TechNote:
Replication and Disaster Recovery
Asynchronous Mirroring & Snapshots for Replication
and Disaster Recovery Readiness
Remote data replication is a critical component of any plan that
will allow an enterprise to rapidly recover from a major interruption.
Disaster Recovery (DR) and Business Continuance (BC) have certainly
been concerns for CIO's as a requirement of good business practices for
a long time. However, the increased security concerns of recent years
have served to focus attention on the need for more robust data
protection and operational recovery strategies in DR and BC
planning.
Legislative compliance with the Gramm-Leach-Bliley Act (GLBA, 1999)
for financial data protection, Sarbanes-Oxley Act (2002) for accounting
reform, and the Health Insurance Portability and Accountability Act (HIPAA,
1996) are well-known drivers for data replication and protection.
The 2003 blackout that struck the northeastern US and parts of
Canada served as a reminder that having a DR site in the same power
grid can undermine the best DR readiness planning. As a result, CIO's
are contemplating trans-continental or even trans-oceanic data
replication.
Synchronous
mirroring of data is good internally for the data
center, and externally for short distances, perhaps as great as 10km (6
miles) over dedicated, and often costly, "dark fiber" gigabit
links; however, the impact on performance at the primary site can
become a significant consideration as the distance increases. In
addition, synchronous mirroring often (but not always) requires the use
of identical storage infrastructures on both ends of the link.
Asynchronous
block-level mirroring of data offers a number of
advantages over Synchronous mirroring when the mirror is located at a
remote site including the following:
- No distance limitation; supports
longer inter-site distances now recommended by DR experts
- No
performance degradation
- Uses any standard WAN TCP/IP connection
- Bandwidth elasticity accommodates network outages and standard TCP/IP
QOS protocols
- Hardware independence; suitable for heterogeneous, SAN
storage systems, & multi-OS environments
- Scalable from small to
large enterprise environments
- Significantly lower overall cost than
Synchronous Mirroring for remote operations
- Multiple individual
remote servers can asynchronously mirror to a single data-center site
InfraStor's StorDOMAIN™ Modular Storage Servers, powered by
DataCore Software's SANsymphony™ and SANmelody™
products (www.datacore.com),
allow either Synchronous or Asynchronous mirroring to be implemented
with complete freedom of choice in storage hardware. The Asynchronous
IP Mirroring (AIM) option offers enterprise storage managers the
options of bi-directional, many-to-one, or one-to-many mirroring
between sites that can be at any distance from each other. When
combined with wire-speed encryption devices, the security of any
asynchronously mirrored data is ensured while it is in motion across
wide-area connections.
Use of Snapshots with Asynchronous Mirroring
The Snapshot option can be used to create instantaneous (and if
desired, repetitive) point-in-time snapshots of the data on both local
(synchronously mirrored) and remote (asynchronously mirrored) volumes.

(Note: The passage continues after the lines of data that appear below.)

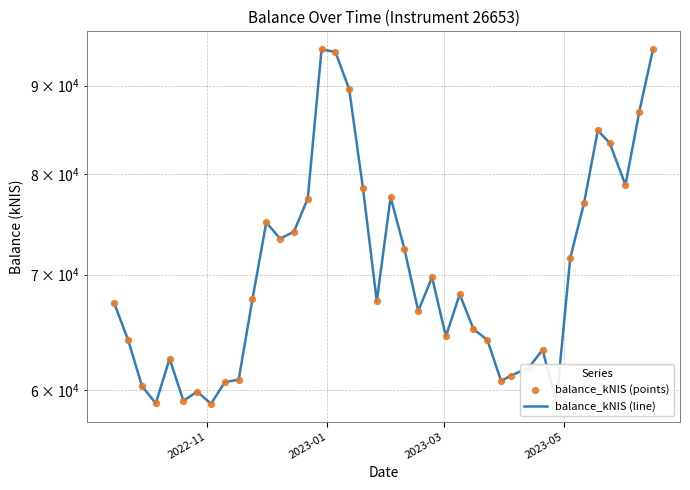

Which series has the largest total across all categories?

balance_kNIS (line)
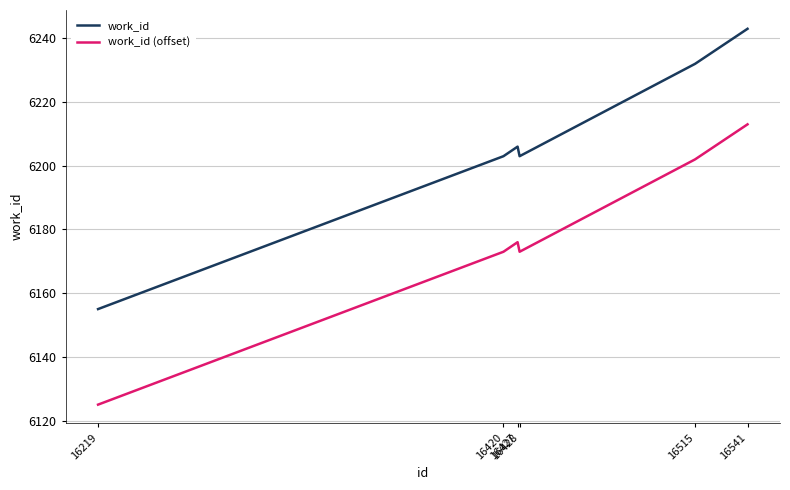

Which category has the highest value in the work_id (offset) series?

16541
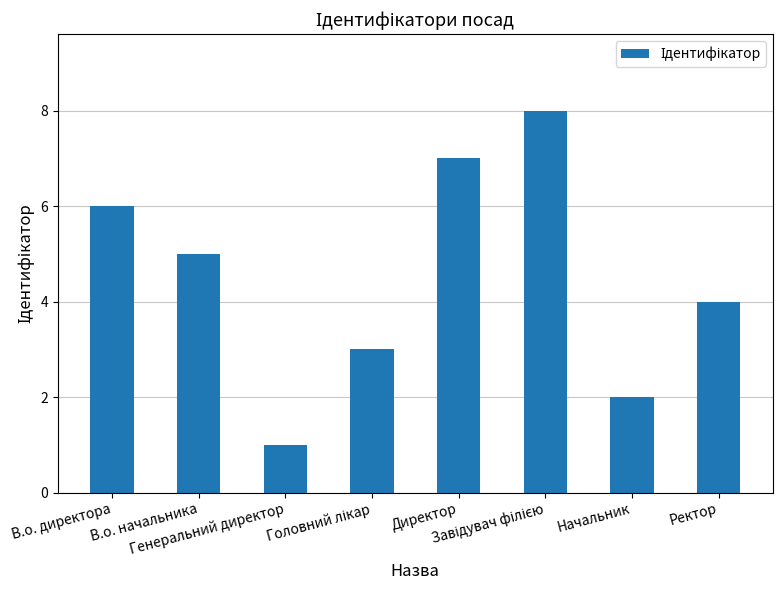

What is the minimum value shown in the chart?

1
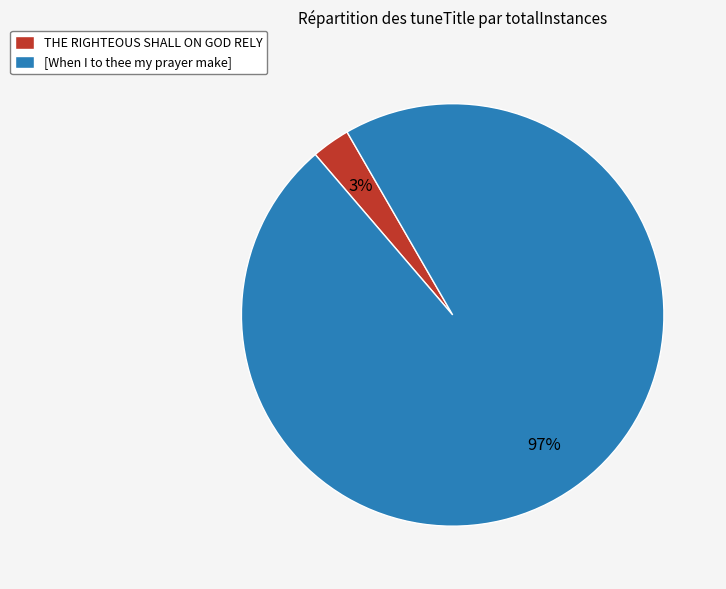

Combined, do THE RIGHTEOUS SHALL ON GOD RELY and [When I to thee my prayer make] account for over 50%?

Yes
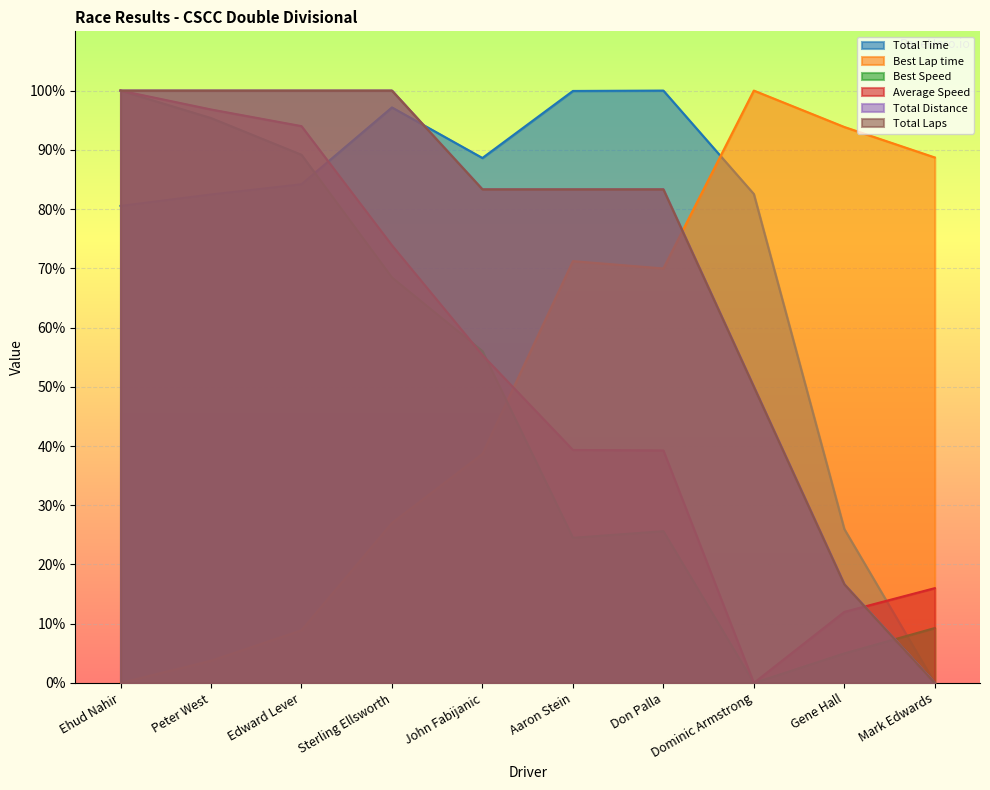

How many lines are shown in the chart?

6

Automation of the point-in-time snapshots using InfraStor's SANsnap!™
utility can ensure that recovery can be made from a very recent copy of
the data, and not just from the last backup that may be hours, or even
days old. The snapshots can also be triggered by data synchronization
markers in the remote replication stream, and used for remote backups
or rapid disaster recovery.
Because a snapshot is a reference to a state of the volume and the
data at a specific point-in-time, it can facilitate recovery from
corrupted volumes by "rolling-back" the volume to a previous
state. Even data that has been deleted (and therefore is absent from
each mirror) can be recovered by mounting the snapshot as a new volume
and copying the deleted data back to the production volume in a matter
of minutes.
Snapshots can be automatically mounted by a dedicated backup server
and used as the source for backup to disk or tape, reducing the need
for backup software client licenses, eliminating backup windows and the
impact on LAN performance that is encountered with conventional backup
schemes.
Economy of Operation
Asynchronous Mirroring connectivity costs scale on a per-site,
rather than individual device basis. For example any storage device
managed by a StorDOMAIN™ storage server can be mirrored. This
open-systems approach eliminates any vendor lock-in with specific
hardware requirements. Recent advances in the use of Serial ATA disk
arrays that provide high capacity and performance at low cost mean that
the remote site can be implemented with a high ROI.
Conclusion
Meeting data integrity requirements in a hardware-agnostic,
cost-effective manner can be accomplished with a combination of
Asynchronous Mirroring and Snapshot capabilities that are part of
today's storage provisioning technology. Recovery from a disruption of
services at a primary data center can be accomplished without the need
for replicating proprietary hardware at the remote site.